O MPF pede a adoção de medidas que aumentem a segurança da BR-463, no trecho entre Dourados e Ponta Porã, próximo ao acampamento indígena Curral do Arame – Tekoha Apika’y. Em quatro anos, oito índios morreram atropelados no local, cinco deles da mesma família, sendo três em apenas um ano.

A rodovia, estadualizada por Medida Provisória, está sob responsabilidade do governo de Mato Grosso do Sul há 12 anos. Em setembro de 2012, a Agesul afirmou que a rodovia era “segura”, com sinalização suficiente, e se recusou a instalar qualquer sinalizador ou redutor de velocidade nos cinco quilômetros próximos à comunidade indígena.

Contudo, desde a negativa da agência em adotar medidas preventivas, outros 3 índios morreram atropelados, um deles de apenas 4 anos de idade.

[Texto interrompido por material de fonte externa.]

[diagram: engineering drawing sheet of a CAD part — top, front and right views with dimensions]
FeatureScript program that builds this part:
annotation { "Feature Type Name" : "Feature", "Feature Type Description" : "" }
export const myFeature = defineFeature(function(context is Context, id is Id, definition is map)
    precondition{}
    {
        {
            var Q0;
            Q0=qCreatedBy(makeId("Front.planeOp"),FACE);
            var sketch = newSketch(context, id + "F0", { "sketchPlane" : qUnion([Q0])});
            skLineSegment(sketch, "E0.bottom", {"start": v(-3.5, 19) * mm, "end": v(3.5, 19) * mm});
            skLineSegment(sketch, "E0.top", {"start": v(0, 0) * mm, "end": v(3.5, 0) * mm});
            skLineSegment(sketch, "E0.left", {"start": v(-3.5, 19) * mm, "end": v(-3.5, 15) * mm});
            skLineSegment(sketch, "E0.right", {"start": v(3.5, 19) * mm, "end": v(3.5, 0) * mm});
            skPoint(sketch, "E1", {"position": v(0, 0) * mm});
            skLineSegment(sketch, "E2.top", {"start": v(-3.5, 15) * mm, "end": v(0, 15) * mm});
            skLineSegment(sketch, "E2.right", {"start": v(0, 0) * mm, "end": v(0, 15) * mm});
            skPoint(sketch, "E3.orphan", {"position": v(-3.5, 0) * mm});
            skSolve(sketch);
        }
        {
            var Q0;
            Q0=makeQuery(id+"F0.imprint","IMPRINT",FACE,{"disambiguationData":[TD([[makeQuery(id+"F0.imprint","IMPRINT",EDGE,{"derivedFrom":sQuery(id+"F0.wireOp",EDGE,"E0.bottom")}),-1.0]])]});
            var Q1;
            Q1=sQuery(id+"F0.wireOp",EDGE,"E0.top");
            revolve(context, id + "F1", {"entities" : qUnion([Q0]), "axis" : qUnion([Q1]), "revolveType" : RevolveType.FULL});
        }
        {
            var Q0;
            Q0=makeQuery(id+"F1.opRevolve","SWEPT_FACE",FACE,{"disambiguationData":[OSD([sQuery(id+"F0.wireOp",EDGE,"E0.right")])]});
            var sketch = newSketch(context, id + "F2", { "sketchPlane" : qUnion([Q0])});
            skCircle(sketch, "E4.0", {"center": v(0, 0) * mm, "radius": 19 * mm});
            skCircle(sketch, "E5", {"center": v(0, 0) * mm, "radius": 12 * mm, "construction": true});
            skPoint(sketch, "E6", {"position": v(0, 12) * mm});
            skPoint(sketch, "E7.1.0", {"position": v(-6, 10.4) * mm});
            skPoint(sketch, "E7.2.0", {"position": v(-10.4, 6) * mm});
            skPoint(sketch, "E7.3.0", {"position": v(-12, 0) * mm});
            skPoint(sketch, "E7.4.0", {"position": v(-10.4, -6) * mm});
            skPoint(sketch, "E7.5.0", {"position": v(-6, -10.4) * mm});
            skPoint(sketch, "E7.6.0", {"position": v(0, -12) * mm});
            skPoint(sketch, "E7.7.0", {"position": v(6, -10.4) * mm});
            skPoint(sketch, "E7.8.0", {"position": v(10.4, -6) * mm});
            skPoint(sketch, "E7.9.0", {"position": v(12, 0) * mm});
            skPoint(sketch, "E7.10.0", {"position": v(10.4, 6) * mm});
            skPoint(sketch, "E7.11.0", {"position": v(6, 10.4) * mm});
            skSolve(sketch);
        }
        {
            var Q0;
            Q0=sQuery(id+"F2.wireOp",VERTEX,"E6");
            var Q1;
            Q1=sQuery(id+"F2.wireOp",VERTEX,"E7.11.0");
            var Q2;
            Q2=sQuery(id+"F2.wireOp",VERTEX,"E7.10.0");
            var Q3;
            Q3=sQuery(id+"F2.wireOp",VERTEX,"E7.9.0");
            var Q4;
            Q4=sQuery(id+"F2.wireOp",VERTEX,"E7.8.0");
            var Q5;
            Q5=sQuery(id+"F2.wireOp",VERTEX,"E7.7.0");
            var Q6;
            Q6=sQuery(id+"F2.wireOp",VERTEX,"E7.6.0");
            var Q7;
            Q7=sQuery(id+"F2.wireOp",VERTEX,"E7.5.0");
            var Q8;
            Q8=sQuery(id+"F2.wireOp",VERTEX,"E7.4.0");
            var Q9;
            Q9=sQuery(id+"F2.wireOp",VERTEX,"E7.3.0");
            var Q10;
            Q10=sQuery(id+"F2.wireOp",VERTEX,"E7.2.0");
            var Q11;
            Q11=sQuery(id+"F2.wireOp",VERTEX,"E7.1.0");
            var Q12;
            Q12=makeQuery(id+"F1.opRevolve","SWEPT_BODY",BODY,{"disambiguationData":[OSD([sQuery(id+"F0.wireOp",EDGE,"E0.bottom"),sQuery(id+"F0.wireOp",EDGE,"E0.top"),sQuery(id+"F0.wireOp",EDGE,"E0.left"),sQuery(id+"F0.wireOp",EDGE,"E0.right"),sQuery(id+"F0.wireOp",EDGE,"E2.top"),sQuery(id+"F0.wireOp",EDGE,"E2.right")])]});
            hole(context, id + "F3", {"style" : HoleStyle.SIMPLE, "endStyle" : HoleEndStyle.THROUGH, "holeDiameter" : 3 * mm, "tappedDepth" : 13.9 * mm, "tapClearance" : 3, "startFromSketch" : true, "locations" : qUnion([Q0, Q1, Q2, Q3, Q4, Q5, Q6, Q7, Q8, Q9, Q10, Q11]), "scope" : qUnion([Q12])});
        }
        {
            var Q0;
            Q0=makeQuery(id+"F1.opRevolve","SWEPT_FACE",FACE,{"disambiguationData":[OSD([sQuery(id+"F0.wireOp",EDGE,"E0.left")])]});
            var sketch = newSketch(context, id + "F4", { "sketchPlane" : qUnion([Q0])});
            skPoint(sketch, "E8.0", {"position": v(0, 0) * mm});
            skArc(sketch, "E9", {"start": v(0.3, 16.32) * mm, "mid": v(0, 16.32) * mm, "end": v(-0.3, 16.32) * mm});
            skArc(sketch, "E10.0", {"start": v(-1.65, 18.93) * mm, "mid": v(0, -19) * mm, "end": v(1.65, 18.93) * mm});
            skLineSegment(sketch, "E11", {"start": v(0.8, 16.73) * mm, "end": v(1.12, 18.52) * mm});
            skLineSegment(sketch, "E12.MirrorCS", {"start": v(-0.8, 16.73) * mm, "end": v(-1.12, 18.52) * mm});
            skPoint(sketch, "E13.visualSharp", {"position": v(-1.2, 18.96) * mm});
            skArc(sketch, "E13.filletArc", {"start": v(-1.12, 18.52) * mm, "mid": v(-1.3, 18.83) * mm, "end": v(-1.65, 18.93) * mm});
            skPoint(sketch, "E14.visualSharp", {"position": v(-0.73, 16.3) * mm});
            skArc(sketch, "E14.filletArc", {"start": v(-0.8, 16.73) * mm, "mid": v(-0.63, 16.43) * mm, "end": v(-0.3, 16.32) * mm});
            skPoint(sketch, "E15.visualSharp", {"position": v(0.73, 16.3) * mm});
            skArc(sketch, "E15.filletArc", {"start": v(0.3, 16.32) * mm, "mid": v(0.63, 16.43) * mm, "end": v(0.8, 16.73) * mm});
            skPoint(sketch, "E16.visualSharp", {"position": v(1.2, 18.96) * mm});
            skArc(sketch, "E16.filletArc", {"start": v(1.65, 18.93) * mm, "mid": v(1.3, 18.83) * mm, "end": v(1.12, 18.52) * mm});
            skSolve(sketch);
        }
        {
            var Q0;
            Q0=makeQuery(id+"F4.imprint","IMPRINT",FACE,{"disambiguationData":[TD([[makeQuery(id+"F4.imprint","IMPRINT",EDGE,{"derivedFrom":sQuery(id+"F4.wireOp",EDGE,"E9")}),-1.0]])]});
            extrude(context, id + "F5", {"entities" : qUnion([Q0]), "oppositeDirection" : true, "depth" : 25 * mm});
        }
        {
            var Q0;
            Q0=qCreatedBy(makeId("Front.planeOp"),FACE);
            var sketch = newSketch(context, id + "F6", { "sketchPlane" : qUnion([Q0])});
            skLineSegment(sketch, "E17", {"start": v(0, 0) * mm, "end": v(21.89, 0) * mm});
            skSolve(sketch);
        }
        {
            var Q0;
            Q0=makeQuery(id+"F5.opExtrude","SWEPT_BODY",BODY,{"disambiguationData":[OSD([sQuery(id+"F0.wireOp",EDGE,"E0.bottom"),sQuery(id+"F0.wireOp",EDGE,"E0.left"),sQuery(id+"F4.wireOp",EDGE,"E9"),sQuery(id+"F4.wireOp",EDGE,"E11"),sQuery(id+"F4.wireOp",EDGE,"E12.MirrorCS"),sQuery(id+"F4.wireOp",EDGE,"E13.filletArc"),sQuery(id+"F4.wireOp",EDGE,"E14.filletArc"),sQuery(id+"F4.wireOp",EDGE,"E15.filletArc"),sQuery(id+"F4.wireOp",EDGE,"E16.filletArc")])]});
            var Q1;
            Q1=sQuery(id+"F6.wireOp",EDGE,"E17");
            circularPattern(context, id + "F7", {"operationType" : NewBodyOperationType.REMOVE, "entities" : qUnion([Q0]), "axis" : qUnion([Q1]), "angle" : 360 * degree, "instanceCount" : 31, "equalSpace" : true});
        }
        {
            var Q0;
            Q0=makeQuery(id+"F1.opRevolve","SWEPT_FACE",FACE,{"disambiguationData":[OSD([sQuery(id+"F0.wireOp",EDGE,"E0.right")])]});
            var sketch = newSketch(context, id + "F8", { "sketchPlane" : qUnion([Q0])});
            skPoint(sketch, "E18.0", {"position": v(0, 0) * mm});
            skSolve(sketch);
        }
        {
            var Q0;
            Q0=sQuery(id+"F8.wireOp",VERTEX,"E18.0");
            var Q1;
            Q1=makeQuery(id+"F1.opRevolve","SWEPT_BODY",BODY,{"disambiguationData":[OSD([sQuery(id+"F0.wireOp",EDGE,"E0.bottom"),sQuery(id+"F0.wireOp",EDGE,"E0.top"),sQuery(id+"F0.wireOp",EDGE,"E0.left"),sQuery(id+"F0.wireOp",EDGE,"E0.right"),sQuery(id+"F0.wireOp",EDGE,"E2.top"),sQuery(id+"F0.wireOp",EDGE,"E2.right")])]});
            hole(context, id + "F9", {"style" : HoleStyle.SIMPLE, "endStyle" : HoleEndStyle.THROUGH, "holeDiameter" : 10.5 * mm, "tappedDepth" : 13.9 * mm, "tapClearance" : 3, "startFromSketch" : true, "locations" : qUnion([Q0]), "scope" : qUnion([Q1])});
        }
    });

Na ação, o MPF pede – além da instalação de placas de sinalização, de sinalizadores de asfalto e de redutores de velocidade – mais de R$ 1,4 milhões de reais em danos materiais e danos morais coletivos, pela “omissão irresponsável” da Administração Pública em evitar novos acidentes.

A instituição requisitou também a instauração de inquérito policial para apurar eventual responsabilidade criminal do dirigente da Agesul pelas mortes ocorridas.

(Com informações do Ministério Público Federal de Mato Grosso do Sul).